The first settlement dates back to the Muslim conquest in 708-709. In 1287, sultan ‘Abu Yaqub Yusuf’ (under the Marinid empire) constructed thick walls around the circular town, with 29 bastions and three monumental gates . Between 1458-1550, it was under Portuguese control.
Unlike other cities in the region, Ksar es-Seghir was abandoned in the mid-16th century and thereby lost its role as a transit port. Thereafter, it collapsed in size and importance, and became a relatively insignificant fishing town, amid the ruins of the old Moroccan citadel and Portuguese fort. A more modern town arose later, on the right bank of the river, across the old citadel.

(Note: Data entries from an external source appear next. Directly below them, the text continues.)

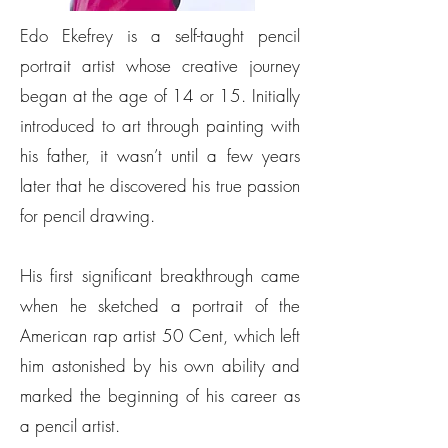
Edo Ekefrey is a self-taught pencil
portrait artist whose creative journey
began at the age of 14 or 15. Initially
introduced to art through painting with
his father, it wasn’t until a few years
later that he discovered his true passion
for pencil drawing.
His first significant breakthrough came
when he sketched a portrait of the
American rap artist 50 Cent, which left
him astonished by his own ability and
marked the beginning of his career as
a pencil artist.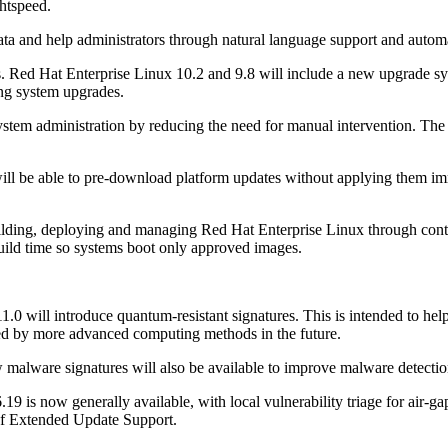
htspeed.
data and help administrators through natural language support and autom
. Red Hat Enterprise Linux 10.2 and 9.8 will include a new upgrade sys
ting system upgrades.
system administration by reducing the need for manual intervention. The
ll be able to pre-download platform updates without applying them imm
lding, deploying and managing Red Hat Enterprise Linux through conta
uild time so systems boot only approved images.
.0 will introduce quantum-resistant signatures. This is intended to help
sed by more advanced computing methods in the future.
malware signatures will also be available to improve malware detecti
19 is now generally available, with local vulnerability triage for air-
 of Extended Update Support.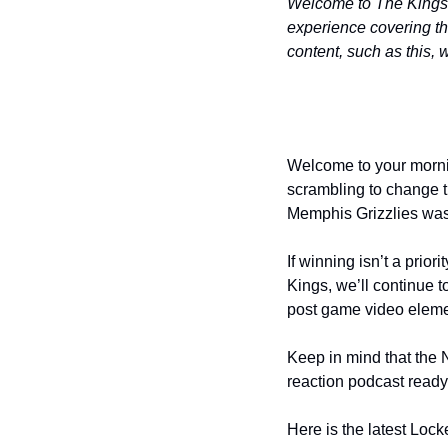
Welcome to The Kings B
experience covering t
content, such as this, 
Welcome to your mornin
scrambling to change t
Memphis Grizzlies was a
If winning isn’t a prio
Kings, we’ll continue t
post game video eleme
Keep in mind that the N
reaction podcast ready t
Here is the latest Lo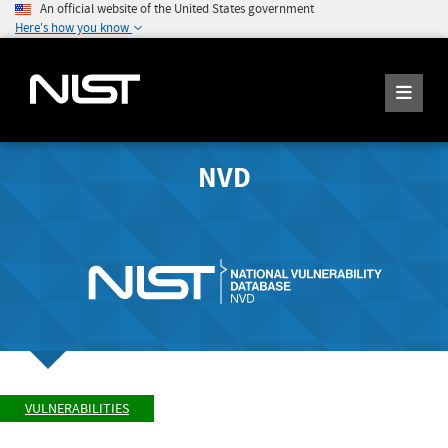
An official website of the United States government
Here's how you know
NVD
VULNERABILITIES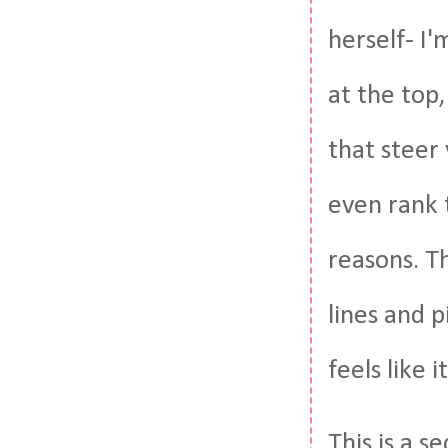
herself- I'
at the top
that steer 
even rank 
reasons. Th
lines and p
feels like i
This is a 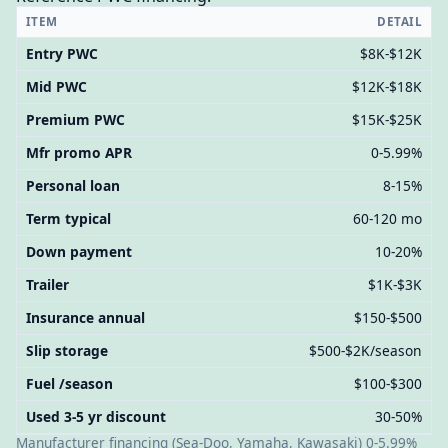
ITEM
DETAIL
Entry PWC
$8K-$12K
Mid PWC
$12K-$18K
Premium PWC
$15K-$25K
Mfr promo APR
0-5.99%
Personal loan
8-15%
Term typical
60-120 mo
Down payment
10-20%
Trailer
$1K-$3K
Insurance annual
$150-$500
Slip storage
$500-$2K/season
Fuel /season
$100-$300
Used 3-5 yr discount
30-50%
Manufacturer financing (Sea-Doo, Yamaha, Kawasaki) 0-5.99%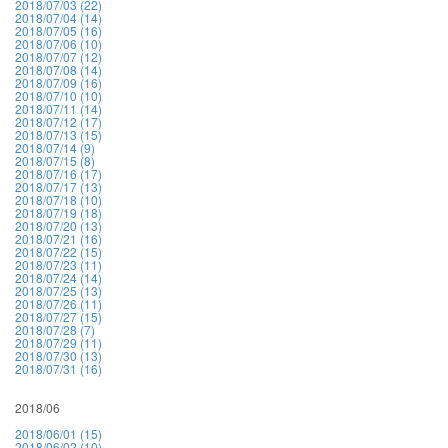
2018/07/03 (22)
2018/07/04 (14)
2018/07/05 (16)
2018/07/06 (10)
2018/07/07 (12)
2018/07/08 (14)
2018/07/09 (16)
2018/07/10 (10)
2018/07/11 (14)
2018/07/12 (17)
2018/07/13 (15)
2018/07/14 (9)
2018/07/15 (8)
2018/07/16 (17)
2018/07/17 (13)
2018/07/18 (10)
2018/07/19 (18)
2018/07/20 (13)
2018/07/21 (16)
2018/07/22 (15)
2018/07/23 (11)
2018/07/24 (14)
2018/07/25 (13)
2018/07/26 (11)
2018/07/27 (15)
2018/07/28 (7)
2018/07/29 (11)
2018/07/30 (13)
2018/07/31 (16)
2018/06
2018/06/01 (15)
2018/06/02 (10)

Nowadays, it is relatively an insignificant place but it is still recognised as important location for archaeological investigation of the medieval life. The remains of a Moroccan citadel and Portuguese fort are still interesting attractions to explore. Next to that the beaches at Ksar es-Seghir are covered in pristine soft sand at the point where the Mediterranean Sea meets the Atlantic Ocean on the Strait of Gibraltar. There are also some nice cafés and restaurants nearby which all together makes it worthwhile for an enjoyable day-trip.
In 2011, the Moroccan government established an important military basis for the Royal Moroccan Navy. Next to that, located twelve kilometers northeast, in 2007 they start to construct the Tanger-Med commercial cargo port which has given Ksar es-Seghir an economic boost.
Ksar es-Sghir is part of the tourism region ‘Cap Nord‘ of Morocco.